**GIVEN PASSAGE**
......
Blender extension designed to import images textures made with Substance Painter or similar surfacing tools into Blender 3D easily. The script looks at all the images in the chosen directory and attempts to guess the corresponding shader input to plug them into. According to the target materials names, the algorithm will look for a matching image name pattern to fill the selected map names enabled in the UI panel. The extension panel is available via a shortcut button in the File menu > Import > Substance textures and in the Shader Nodes Editor SideBar > STM Tab (optional). Also, an option is available in the extension preferences to have a shortcut button displayed in the Material properties as well. The texture maps names are editable and can include up to 3 multi-channel maps. The target shader input socket can be set from a drop-down list for better control.
Portable panel displayed when using the shortcut in Nodes editor or the optional Material properties:
The texture files must have been exported using a pattern containing the material name and a map type (BaseColor, Metallic, Roughness, Normal etc.).
......
**WORK REQUIRED**
Extend the description of the Blender extension for importing Substance textures, starting right after its final sentence.

**PROVIDED DATA**
......
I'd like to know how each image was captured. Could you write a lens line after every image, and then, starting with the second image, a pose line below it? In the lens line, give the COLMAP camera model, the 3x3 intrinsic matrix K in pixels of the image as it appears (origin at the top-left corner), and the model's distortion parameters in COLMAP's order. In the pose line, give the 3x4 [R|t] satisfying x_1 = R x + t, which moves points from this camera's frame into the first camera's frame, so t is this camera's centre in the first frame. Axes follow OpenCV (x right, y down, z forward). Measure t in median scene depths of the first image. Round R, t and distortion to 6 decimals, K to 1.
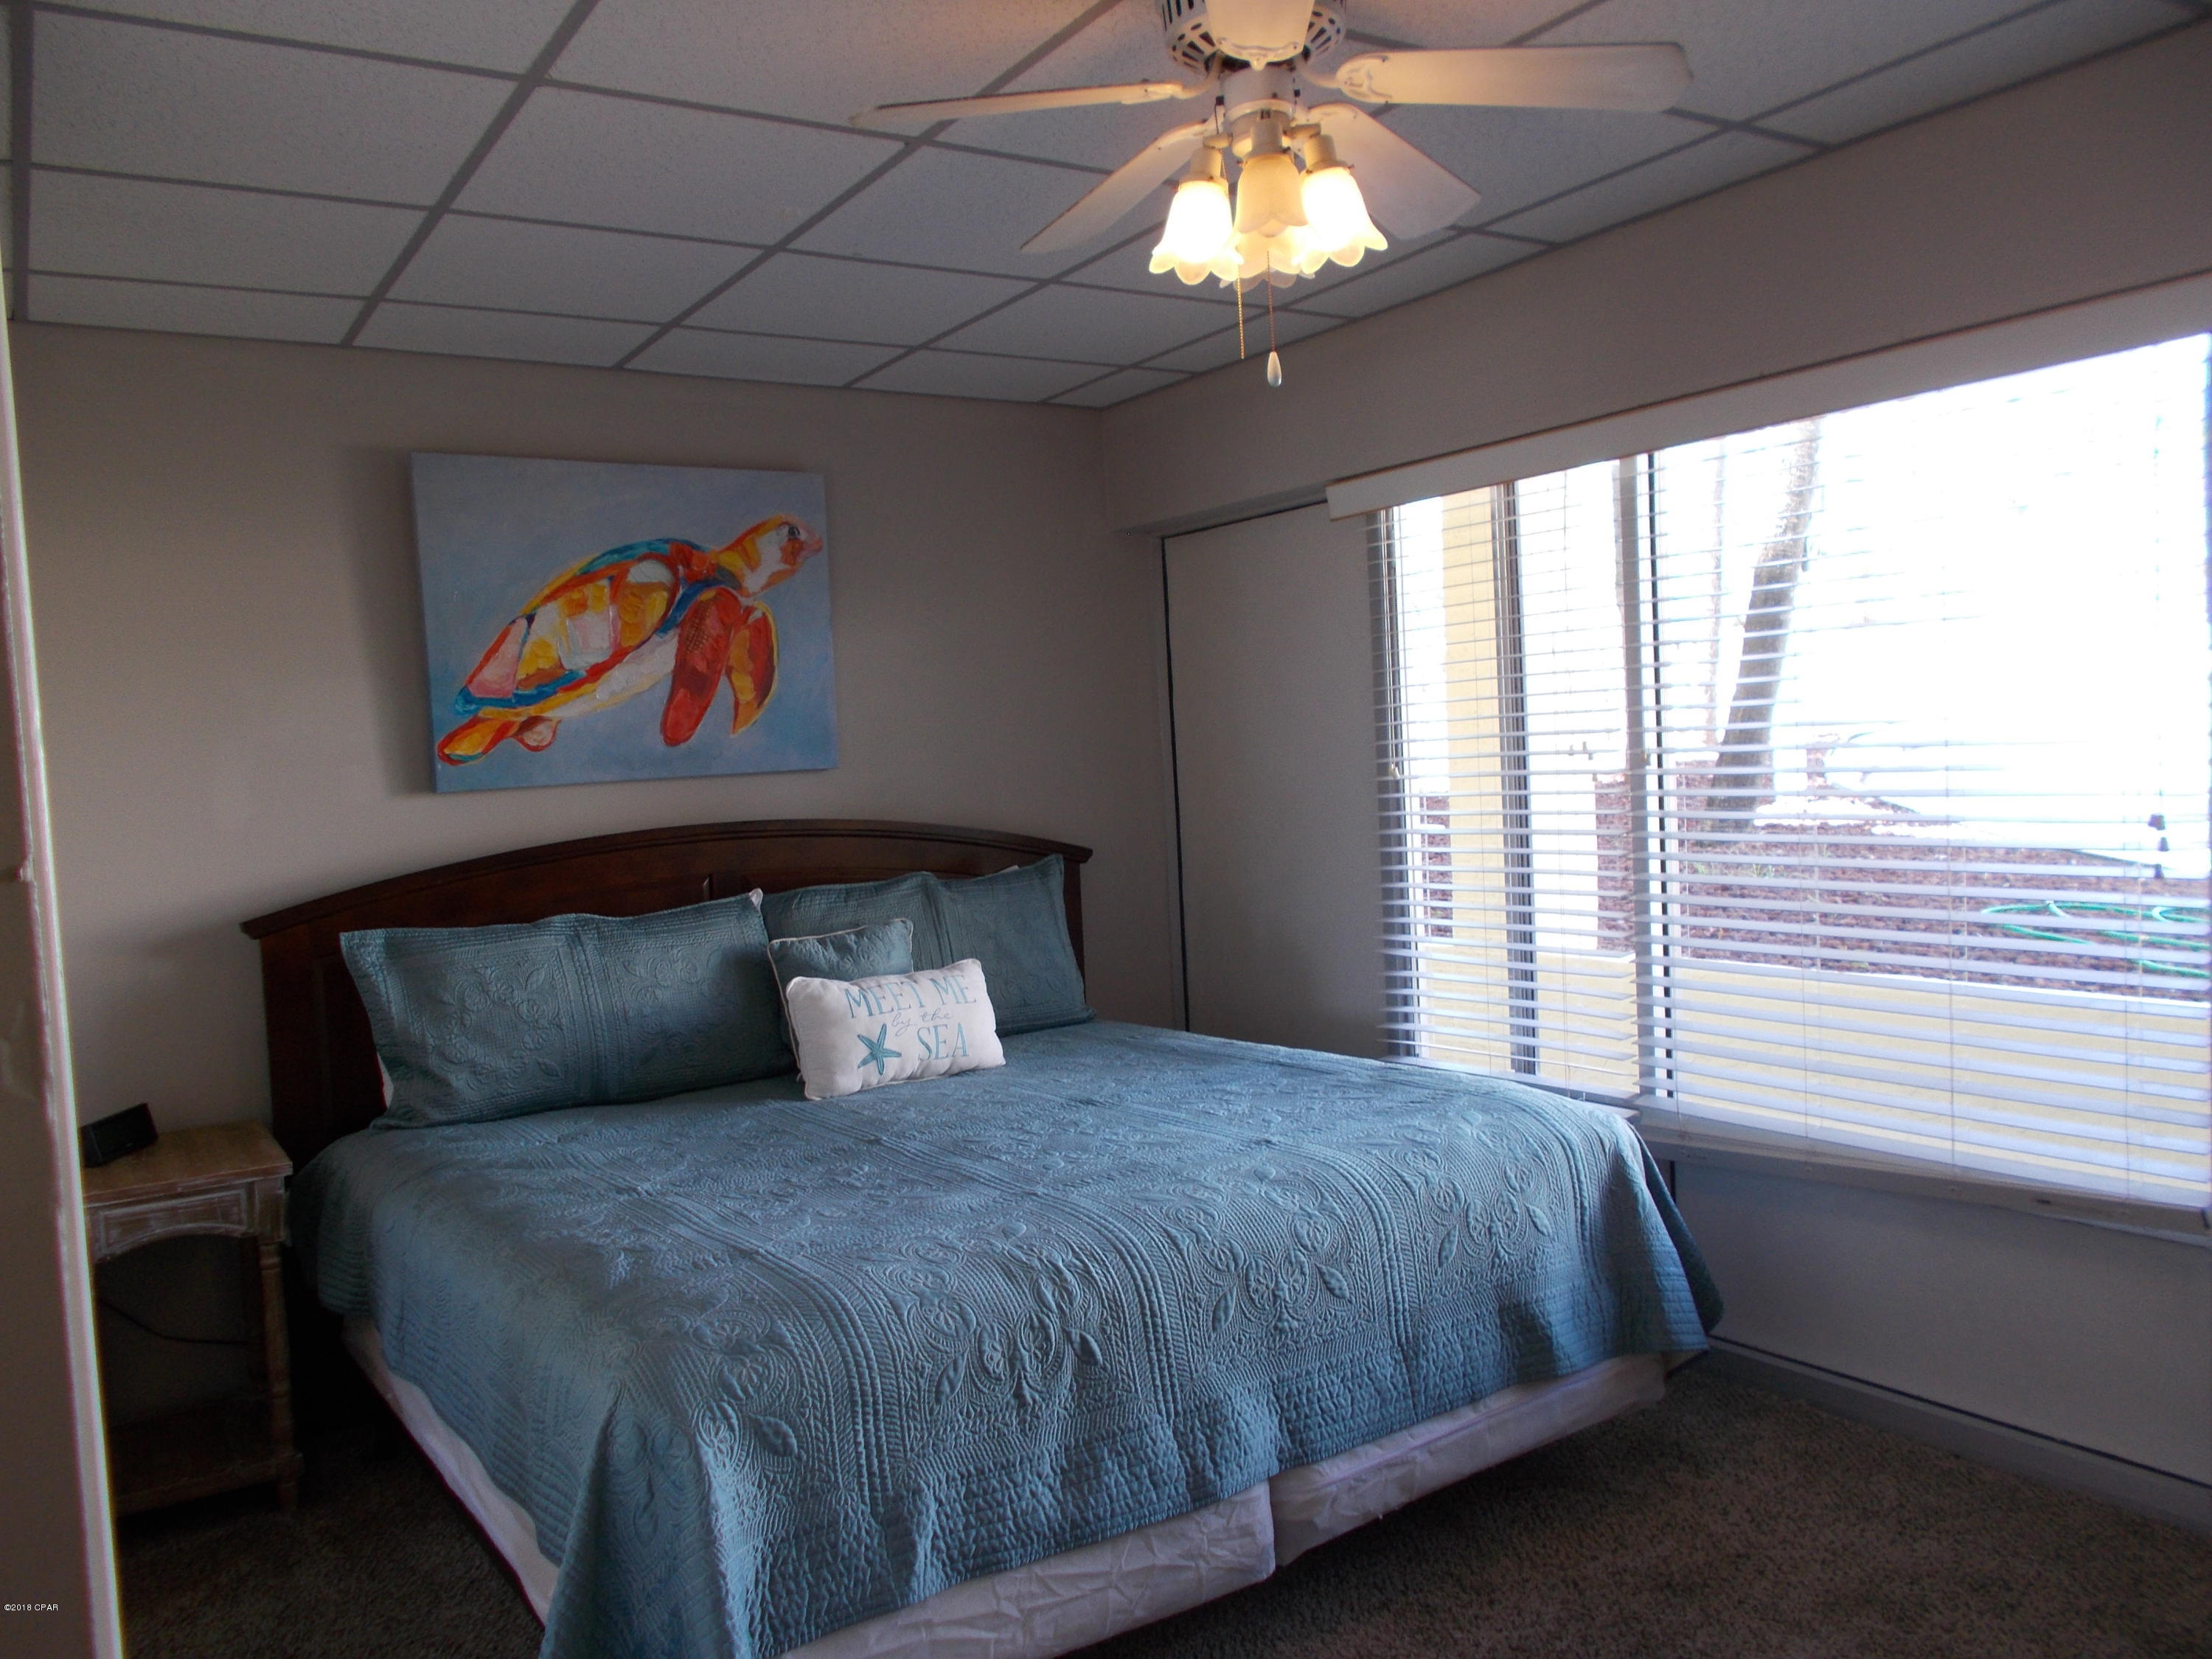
lens RADIAL K [[1607.1, 0, 1106.0], [0, 1607.1, 829.5], [0, 0, 1]] dist [0.009117, 0.003391]
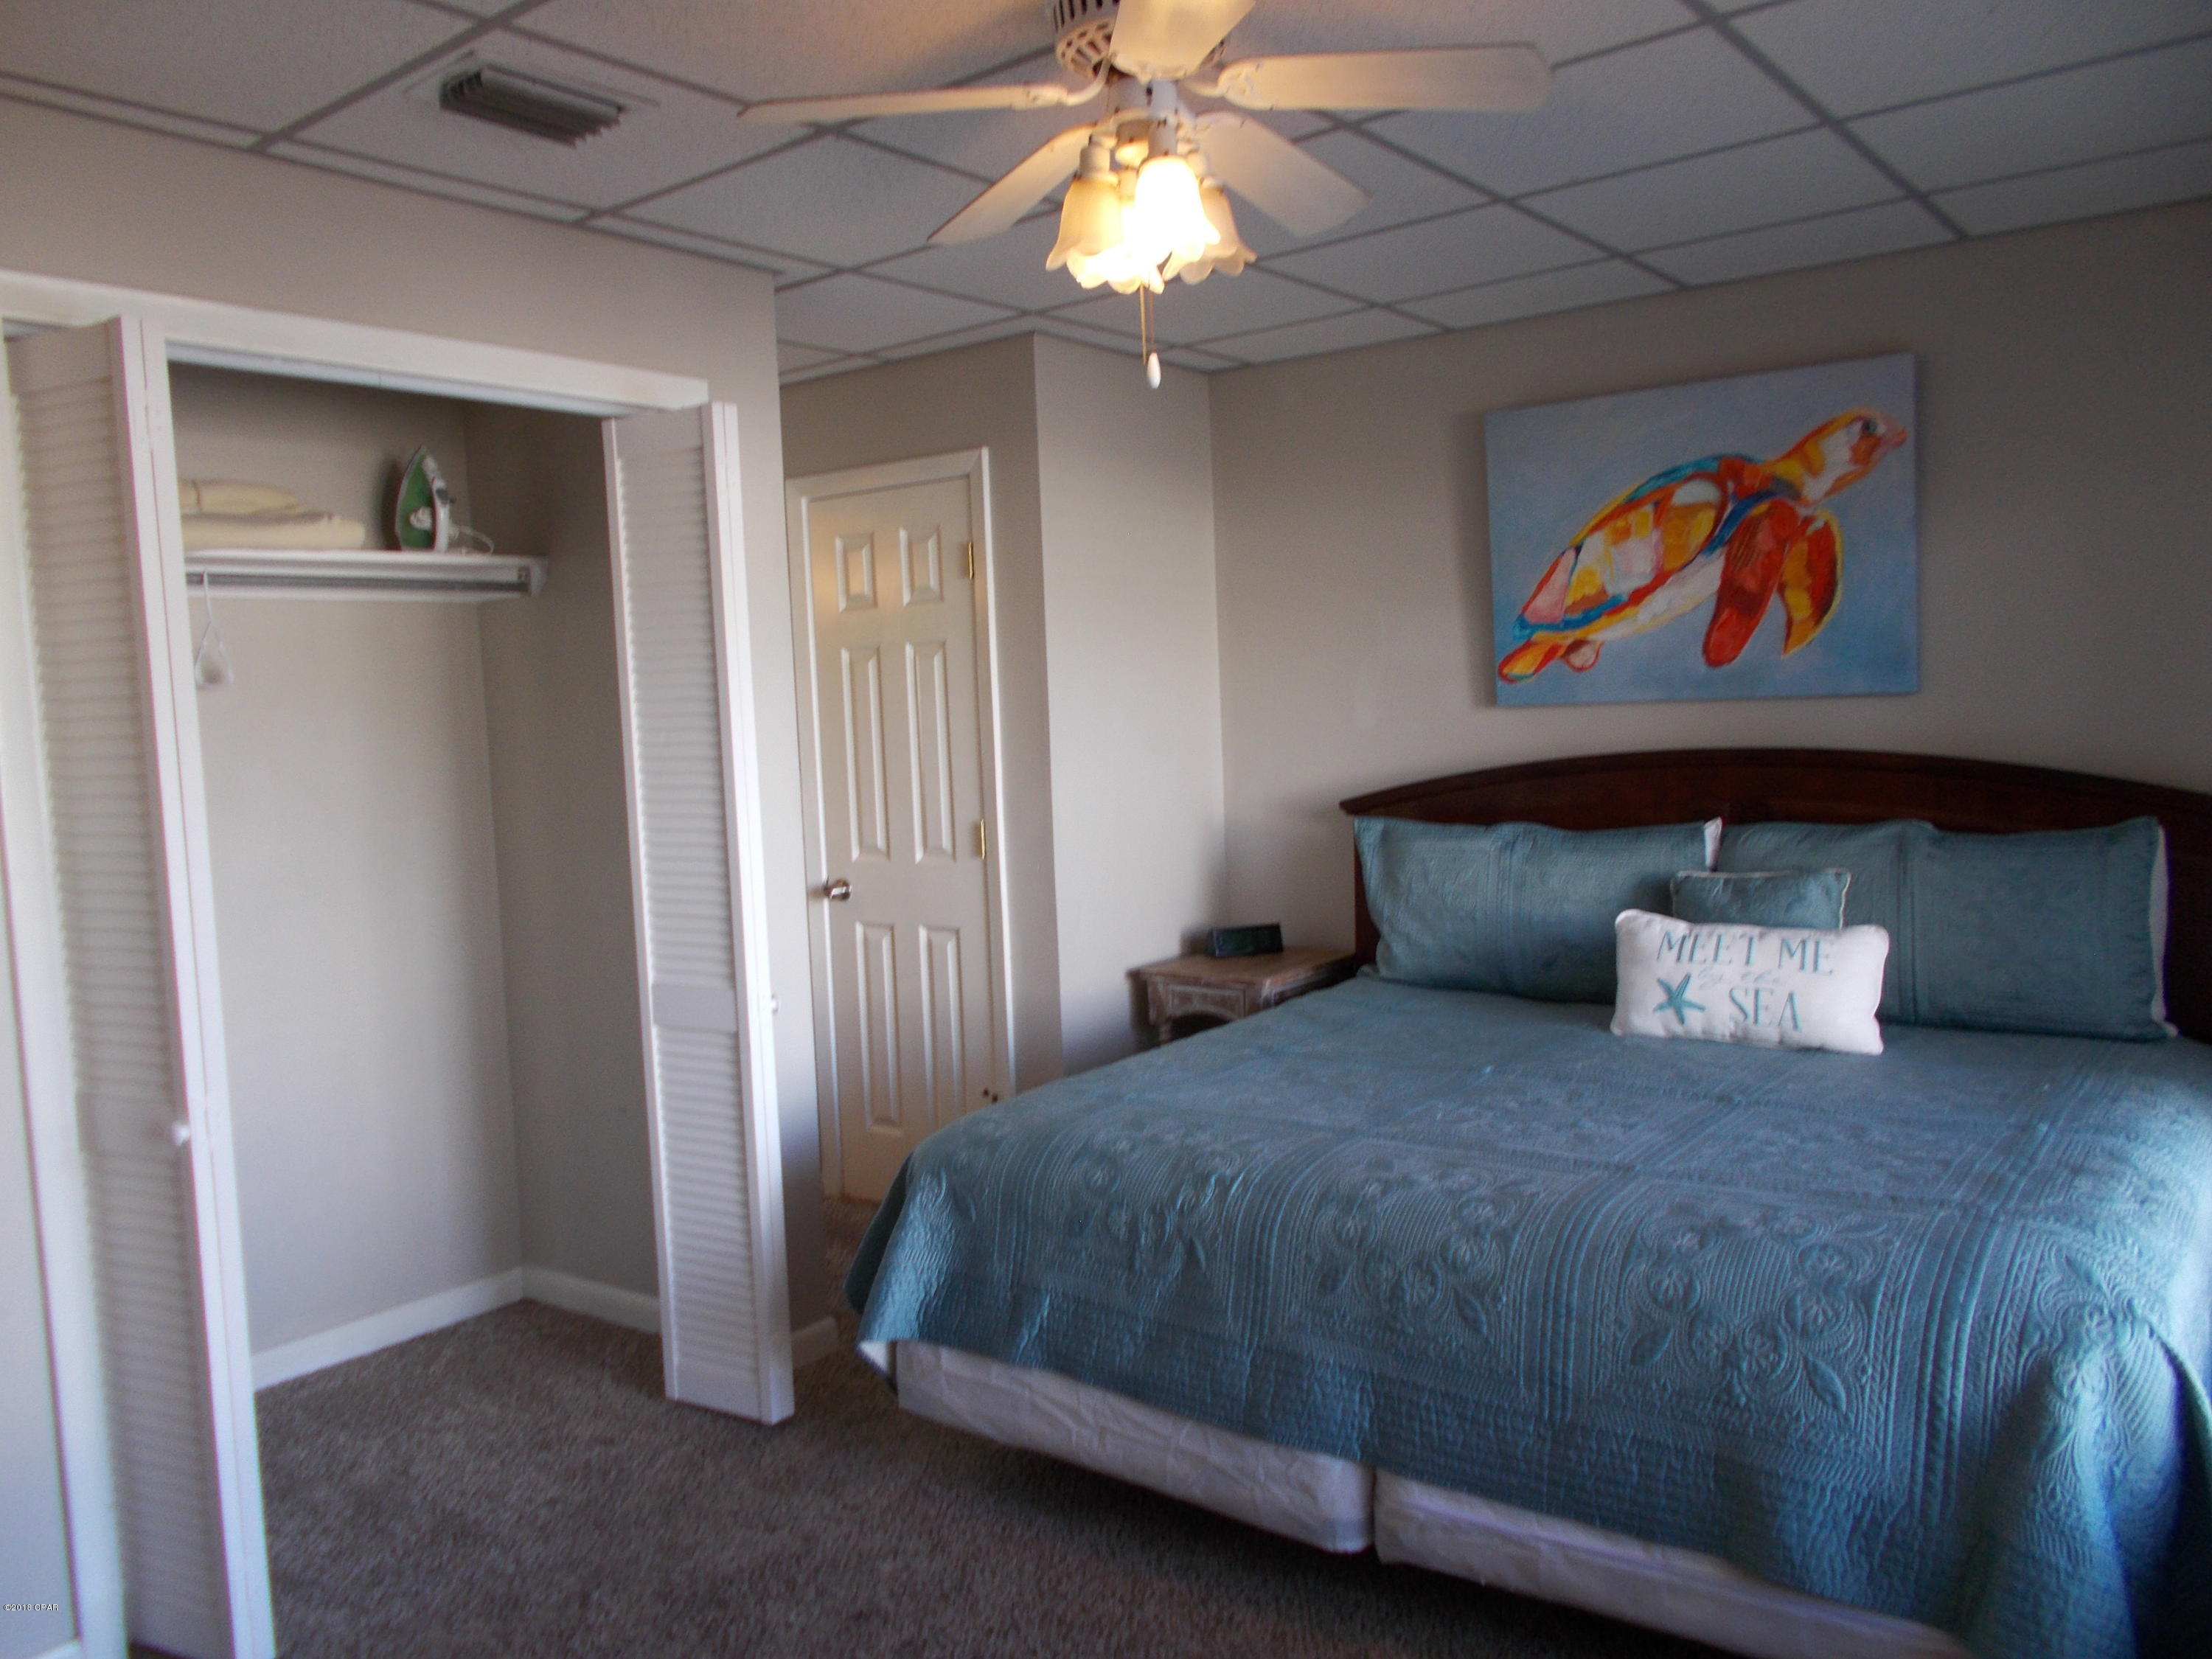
......
**EXERCISE RESULT**
You can use the Split RGB option to connect the Red, Green and Blue channels individually if your textures include separate maps mixed in. When 'Detect target socket' is enabled the script will parse the line name and fill in the input socket if a match is found and Line names like 'alpha_ior_metal' will be recognized as split-rgb.
Note: 'Detect target socket' should be disabled to be able to manually select a target socket for a texture map or the drop-down list will overwritten and appear grayed out.
Various options are available for fine tuning such as adding RGB curves and color ramps, using custom shader nodes, inverting the Green channel of the normal map or even ignoring the .00x prefix in duplicated material names. Manual assignment is also possible for a given material regardless of the texture file name pattern.
TLDR Add-on Installation Video Tutorial
Download the latest git release of Substance Textures Importer from here and install it in Blender via Edit > Preferences > Add-ons > Install an Addon.
Once installed, enable like the other add-ons by ticking the checkbox in front of “Substance Textures Importer”. You can adjust the defaults in the extension preferences panel. The user interface panel is available from the Material section in the Properties window.
Basic Features & How-to Video tutorial (Outdated video)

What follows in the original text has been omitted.